● Task brief
Repeat exactly, and only, the lines of the material below from the one that contains "Place Figure 2 about here" through its final line.

● Records provided

---------------

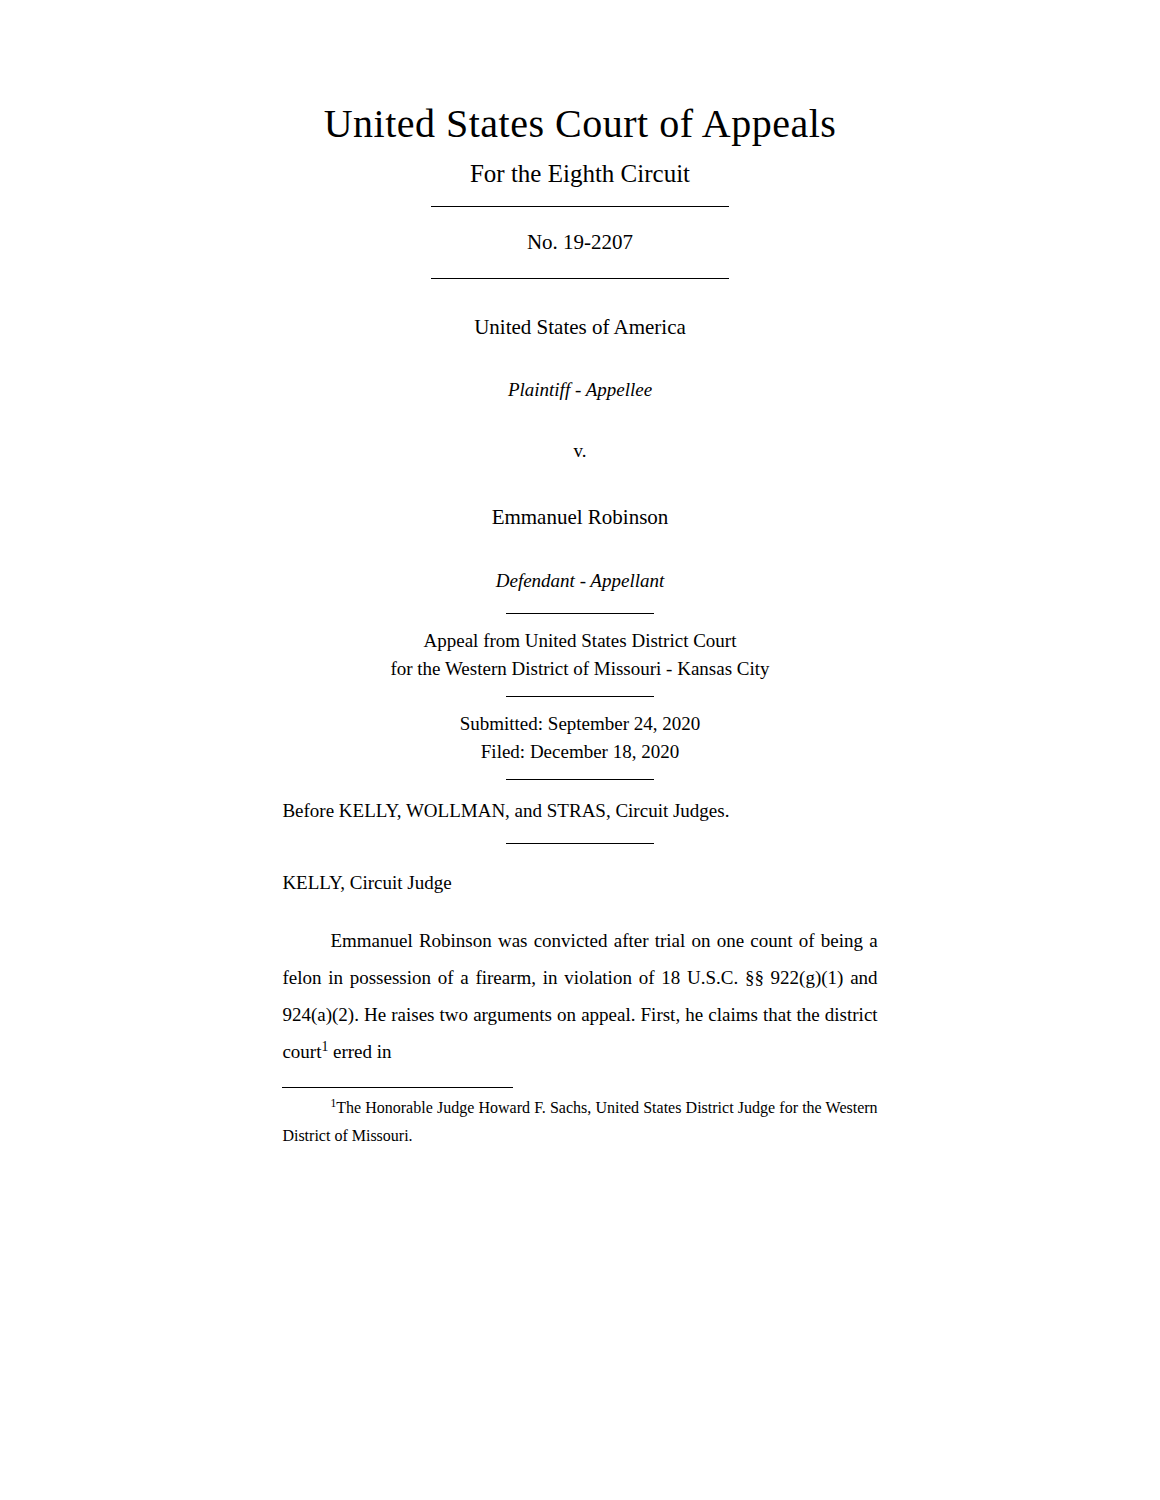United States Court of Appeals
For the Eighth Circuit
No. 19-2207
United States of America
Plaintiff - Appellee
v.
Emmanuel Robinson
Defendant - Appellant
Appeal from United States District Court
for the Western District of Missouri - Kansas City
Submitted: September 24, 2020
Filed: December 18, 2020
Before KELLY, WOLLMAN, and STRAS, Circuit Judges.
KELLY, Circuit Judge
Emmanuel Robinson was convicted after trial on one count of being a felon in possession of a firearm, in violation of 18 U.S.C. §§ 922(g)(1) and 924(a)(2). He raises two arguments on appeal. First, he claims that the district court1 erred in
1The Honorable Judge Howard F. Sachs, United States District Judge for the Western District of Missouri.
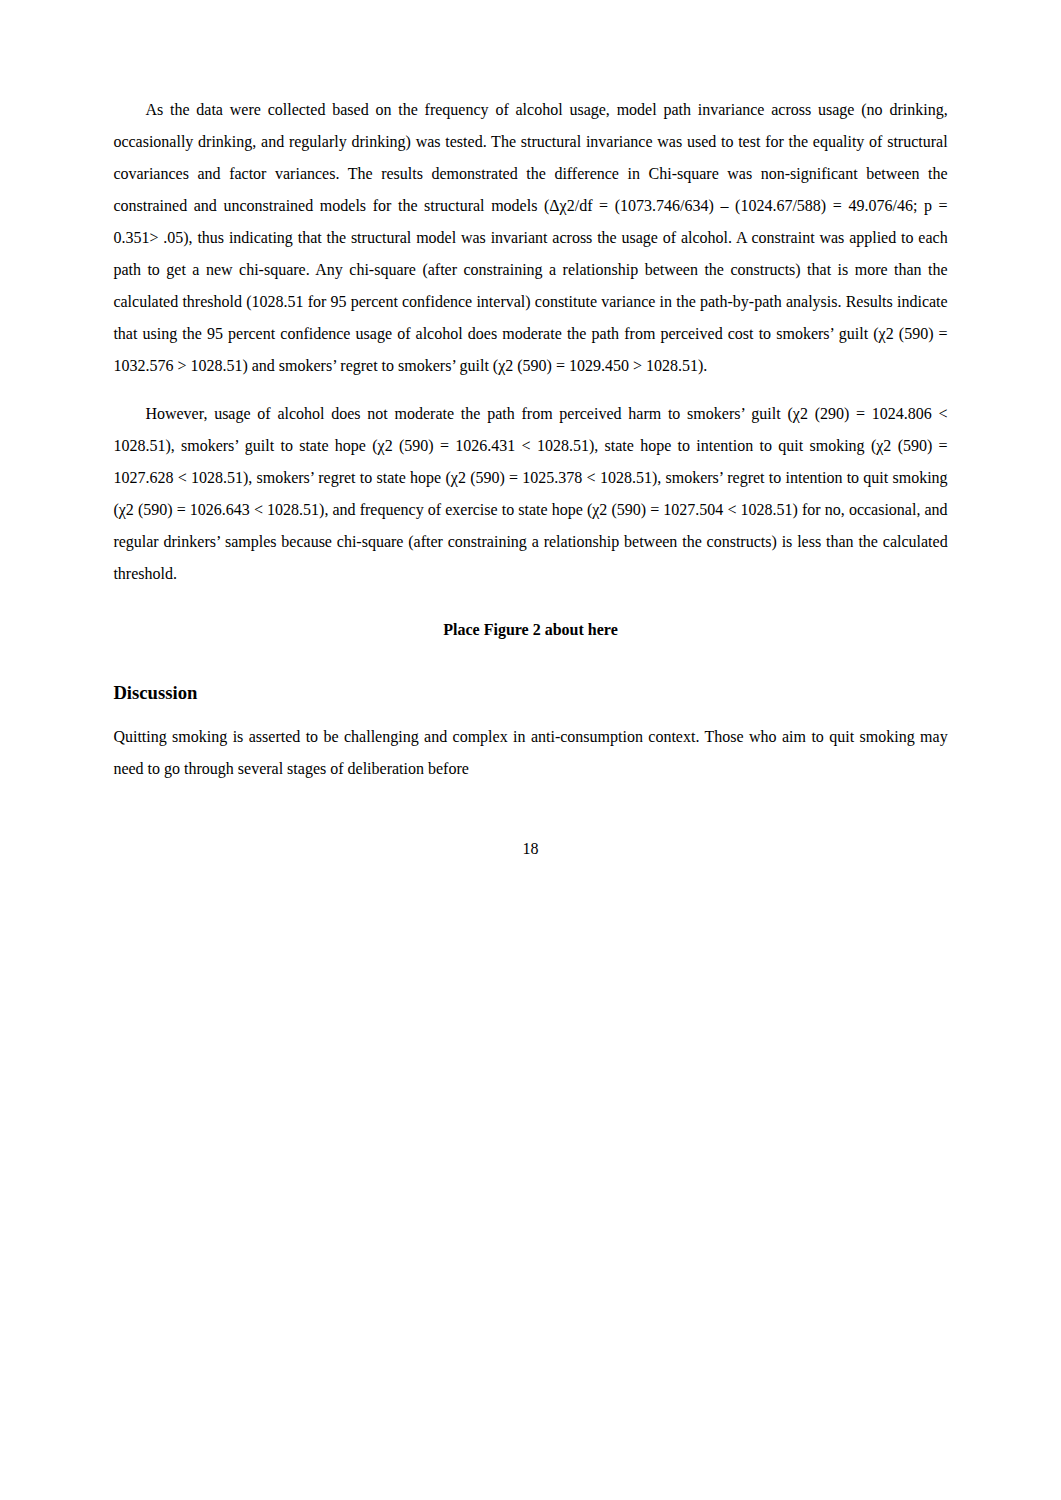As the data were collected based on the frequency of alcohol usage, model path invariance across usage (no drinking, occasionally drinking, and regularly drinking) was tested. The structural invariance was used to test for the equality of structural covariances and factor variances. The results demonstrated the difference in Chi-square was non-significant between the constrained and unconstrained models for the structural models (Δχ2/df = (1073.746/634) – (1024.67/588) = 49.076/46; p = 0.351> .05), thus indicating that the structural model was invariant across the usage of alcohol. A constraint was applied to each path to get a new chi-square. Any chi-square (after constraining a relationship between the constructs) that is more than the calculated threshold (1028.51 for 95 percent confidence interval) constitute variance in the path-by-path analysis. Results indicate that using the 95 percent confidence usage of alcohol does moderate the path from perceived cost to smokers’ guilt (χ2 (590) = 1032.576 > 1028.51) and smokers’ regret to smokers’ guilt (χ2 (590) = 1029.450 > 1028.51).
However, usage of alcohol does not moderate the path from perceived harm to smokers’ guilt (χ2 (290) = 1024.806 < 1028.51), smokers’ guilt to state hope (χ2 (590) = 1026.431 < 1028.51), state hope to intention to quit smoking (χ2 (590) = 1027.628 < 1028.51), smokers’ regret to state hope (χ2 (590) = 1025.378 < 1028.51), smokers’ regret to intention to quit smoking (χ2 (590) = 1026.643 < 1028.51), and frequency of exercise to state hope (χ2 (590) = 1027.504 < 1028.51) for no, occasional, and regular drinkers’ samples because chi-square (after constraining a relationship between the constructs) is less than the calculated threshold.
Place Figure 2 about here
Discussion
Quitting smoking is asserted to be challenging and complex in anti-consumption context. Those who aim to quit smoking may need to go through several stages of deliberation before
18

---------------

● Expected answer
Place Figure 2 about here
Discussion
Quitting smoking is asserted to be challenging and complex in anti-consumption context. Those who aim to quit smoking may need to go through several stages of deliberation before
18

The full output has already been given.